## Task requirements
Reproduce the material between the lines holding "Document page, 1654x931 pixels." and "title Terraform+Ansible=Cluster [82, 49, 1571, 155]", inclusive, substituting "Locate" for each occurrence of "Identify" and changing nothing else.

Items listed in a dataset
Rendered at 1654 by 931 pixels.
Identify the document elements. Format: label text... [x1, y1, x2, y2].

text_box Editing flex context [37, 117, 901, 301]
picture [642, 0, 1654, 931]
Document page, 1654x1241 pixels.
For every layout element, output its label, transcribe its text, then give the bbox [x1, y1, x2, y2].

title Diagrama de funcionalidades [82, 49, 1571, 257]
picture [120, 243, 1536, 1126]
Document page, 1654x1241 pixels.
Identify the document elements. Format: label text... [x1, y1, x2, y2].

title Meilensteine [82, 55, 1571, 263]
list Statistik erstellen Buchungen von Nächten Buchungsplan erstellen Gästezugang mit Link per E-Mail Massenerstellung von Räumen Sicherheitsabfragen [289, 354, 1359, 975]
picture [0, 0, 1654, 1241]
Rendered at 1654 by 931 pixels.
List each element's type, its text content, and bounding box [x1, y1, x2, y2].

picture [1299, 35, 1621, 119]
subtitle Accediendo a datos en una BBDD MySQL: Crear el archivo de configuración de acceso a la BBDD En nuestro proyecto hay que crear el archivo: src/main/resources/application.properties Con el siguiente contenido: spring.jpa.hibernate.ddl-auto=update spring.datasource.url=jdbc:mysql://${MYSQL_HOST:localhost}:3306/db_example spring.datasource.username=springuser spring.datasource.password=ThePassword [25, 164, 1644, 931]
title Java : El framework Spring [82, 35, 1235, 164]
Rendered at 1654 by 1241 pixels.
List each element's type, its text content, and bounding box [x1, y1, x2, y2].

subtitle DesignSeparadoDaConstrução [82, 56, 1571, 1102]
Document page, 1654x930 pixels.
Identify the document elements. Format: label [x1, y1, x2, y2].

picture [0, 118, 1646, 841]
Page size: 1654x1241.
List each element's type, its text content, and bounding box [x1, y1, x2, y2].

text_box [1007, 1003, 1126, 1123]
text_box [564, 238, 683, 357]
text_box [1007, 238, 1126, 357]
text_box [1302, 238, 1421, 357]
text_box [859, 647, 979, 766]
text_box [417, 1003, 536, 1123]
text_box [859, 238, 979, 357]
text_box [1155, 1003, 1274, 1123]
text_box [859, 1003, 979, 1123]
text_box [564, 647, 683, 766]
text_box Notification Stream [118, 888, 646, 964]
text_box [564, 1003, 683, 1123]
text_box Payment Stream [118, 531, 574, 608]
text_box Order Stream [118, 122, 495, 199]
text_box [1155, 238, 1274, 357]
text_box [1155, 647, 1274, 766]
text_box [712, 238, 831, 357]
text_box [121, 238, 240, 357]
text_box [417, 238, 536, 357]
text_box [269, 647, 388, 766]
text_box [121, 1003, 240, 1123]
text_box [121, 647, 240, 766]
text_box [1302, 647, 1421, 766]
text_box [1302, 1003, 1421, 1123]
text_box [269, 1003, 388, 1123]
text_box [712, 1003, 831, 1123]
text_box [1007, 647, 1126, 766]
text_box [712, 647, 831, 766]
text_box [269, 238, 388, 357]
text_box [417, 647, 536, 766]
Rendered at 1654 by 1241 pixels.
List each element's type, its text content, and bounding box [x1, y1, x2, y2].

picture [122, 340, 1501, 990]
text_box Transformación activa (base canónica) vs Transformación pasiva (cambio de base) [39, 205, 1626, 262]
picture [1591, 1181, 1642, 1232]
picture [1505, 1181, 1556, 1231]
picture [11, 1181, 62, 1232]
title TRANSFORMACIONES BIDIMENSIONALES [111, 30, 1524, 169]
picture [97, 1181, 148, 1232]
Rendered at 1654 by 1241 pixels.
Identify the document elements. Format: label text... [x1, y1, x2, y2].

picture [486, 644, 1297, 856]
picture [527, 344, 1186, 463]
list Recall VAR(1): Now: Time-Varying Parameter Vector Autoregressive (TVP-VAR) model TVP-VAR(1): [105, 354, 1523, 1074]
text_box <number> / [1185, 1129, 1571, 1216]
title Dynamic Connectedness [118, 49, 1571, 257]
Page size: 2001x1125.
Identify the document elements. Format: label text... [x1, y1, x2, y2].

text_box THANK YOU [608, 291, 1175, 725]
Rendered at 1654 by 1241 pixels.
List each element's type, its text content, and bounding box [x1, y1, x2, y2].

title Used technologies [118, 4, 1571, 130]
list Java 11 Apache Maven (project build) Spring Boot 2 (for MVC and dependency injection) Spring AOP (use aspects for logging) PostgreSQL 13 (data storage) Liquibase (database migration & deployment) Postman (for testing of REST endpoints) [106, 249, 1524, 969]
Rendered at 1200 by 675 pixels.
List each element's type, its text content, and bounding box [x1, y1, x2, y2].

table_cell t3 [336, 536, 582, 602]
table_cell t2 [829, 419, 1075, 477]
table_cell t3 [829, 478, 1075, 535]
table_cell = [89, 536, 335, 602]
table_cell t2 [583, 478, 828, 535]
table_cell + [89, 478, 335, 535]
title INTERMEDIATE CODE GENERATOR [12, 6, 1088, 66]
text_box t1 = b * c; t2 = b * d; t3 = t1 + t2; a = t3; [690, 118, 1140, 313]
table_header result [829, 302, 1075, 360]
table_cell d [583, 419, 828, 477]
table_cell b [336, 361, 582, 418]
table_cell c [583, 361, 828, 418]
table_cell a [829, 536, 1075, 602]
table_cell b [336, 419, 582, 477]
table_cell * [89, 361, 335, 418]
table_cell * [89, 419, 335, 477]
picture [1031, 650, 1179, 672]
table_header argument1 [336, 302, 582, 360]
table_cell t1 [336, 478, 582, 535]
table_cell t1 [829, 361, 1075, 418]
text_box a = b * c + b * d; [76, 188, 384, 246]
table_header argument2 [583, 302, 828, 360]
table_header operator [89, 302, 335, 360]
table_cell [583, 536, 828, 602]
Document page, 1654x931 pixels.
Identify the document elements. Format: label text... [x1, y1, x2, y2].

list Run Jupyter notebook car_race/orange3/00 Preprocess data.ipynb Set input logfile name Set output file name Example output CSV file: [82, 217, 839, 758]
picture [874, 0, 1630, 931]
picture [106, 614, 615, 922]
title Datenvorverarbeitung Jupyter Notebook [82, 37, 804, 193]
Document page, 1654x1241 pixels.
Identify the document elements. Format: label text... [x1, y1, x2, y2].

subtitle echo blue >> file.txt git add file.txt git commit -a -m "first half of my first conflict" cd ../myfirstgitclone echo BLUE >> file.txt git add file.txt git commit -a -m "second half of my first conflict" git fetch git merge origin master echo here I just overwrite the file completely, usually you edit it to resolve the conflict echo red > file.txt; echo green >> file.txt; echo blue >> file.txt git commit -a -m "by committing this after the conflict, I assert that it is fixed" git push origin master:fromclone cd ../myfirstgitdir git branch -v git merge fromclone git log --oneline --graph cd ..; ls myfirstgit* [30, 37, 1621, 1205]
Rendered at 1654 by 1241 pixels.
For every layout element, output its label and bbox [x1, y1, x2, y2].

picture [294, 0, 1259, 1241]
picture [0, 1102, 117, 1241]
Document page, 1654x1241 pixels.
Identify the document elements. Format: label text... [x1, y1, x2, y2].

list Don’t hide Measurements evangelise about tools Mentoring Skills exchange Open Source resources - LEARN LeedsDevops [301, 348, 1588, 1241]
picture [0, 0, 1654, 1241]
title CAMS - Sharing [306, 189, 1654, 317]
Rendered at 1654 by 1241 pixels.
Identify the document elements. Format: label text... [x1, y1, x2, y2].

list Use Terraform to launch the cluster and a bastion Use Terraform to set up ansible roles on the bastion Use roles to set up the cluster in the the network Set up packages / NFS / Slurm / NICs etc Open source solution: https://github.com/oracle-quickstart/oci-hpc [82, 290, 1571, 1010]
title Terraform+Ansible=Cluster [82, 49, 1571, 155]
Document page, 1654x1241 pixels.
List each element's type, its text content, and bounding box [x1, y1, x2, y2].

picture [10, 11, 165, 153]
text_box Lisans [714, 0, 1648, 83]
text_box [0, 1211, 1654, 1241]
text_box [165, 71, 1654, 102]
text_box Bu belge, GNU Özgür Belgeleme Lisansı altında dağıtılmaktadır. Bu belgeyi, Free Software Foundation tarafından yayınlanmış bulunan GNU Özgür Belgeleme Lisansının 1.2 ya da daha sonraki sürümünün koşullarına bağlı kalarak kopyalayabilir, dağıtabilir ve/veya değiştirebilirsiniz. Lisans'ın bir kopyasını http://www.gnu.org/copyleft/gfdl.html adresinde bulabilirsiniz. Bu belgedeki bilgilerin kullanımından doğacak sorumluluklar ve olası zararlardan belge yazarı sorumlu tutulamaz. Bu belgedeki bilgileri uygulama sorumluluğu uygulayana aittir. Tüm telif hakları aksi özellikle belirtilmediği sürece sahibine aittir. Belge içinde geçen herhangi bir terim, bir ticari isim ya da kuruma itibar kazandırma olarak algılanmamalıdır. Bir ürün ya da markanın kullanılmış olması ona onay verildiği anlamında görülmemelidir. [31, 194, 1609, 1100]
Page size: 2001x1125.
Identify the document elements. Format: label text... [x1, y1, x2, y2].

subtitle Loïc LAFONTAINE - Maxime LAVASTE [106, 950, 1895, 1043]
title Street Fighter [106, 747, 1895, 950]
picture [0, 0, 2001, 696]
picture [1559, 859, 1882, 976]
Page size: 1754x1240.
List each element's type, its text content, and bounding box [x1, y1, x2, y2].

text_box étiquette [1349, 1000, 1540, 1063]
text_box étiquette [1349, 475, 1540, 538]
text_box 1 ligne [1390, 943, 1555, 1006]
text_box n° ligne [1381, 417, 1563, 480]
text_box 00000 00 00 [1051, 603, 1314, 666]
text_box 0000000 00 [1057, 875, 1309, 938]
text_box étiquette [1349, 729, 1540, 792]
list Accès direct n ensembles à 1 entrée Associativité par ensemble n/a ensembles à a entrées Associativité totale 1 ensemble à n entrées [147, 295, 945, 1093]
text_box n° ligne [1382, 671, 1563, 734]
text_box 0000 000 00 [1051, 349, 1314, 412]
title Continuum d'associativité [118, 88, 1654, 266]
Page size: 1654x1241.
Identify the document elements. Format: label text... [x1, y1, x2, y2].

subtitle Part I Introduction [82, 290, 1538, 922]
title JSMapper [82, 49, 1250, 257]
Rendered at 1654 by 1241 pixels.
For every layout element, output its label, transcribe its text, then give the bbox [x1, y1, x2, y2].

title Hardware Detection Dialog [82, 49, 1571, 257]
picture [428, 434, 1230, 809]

## Exercise solution
Document page, 1654x931 pixels.
Locate the document elements. Format: label text... [x1, y1, x2, y2].

list Run Jupyter notebook car_race/orange3/00 Preprocess data.ipynb Set input logfile name Set output file name Example output CSV file: [82, 217, 839, 758]
picture [874, 0, 1630, 931]
picture [106, 614, 615, 922]
title Datenvorverarbeitung Jupyter Notebook [82, 37, 804, 193]
Document page, 1654x1241 pixels.
Locate the document elements. Format: label text... [x1, y1, x2, y2].

subtitle echo blue >> file.txt git add file.txt git commit -a -m "first half of my first conflict" cd ../myfirstgitclone echo BLUE >> file.txt git add file.txt git commit -a -m "second half of my first conflict" git fetch git merge origin master echo here I just overwrite the file completely, usually you edit it to resolve the conflict echo red > file.txt; echo green >> file.txt; echo blue >> file.txt git commit -a -m "by committing this after the conflict, I assert that it is fixed" git push origin master:fromclone cd ../myfirstgitdir git branch -v git merge fromclone git log --oneline --graph cd ..; ls myfirstgit* [30, 37, 1621, 1205]
Rendered at 1654 by 1241 pixels.
For every layout element, output its label and bbox [x1, y1, x2, y2].

picture [294, 0, 1259, 1241]
picture [0, 1102, 117, 1241]
Document page, 1654x1241 pixels.
Locate the document elements. Format: label text... [x1, y1, x2, y2].

list Don’t hide Measurements evangelise about tools Mentoring Skills exchange Open Source resources - LEARN LeedsDevops [301, 348, 1588, 1241]
picture [0, 0, 1654, 1241]
title CAMS - Sharing [306, 189, 1654, 317]
Rendered at 1654 by 1241 pixels.
Locate the document elements. Format: label text... [x1, y1, x2, y2].

list Use Terraform to launch the cluster and a bastion Use Terraform to set up ansible roles on the bastion Use roles to set up the cluster in the the network Set up packages / NFS / Slurm / NICs etc Open source solution: https://github.com/oracle-quickstart/oci-hpc [82, 290, 1571, 1010]
title Terraform+Ansible=Cluster [82, 49, 1571, 155]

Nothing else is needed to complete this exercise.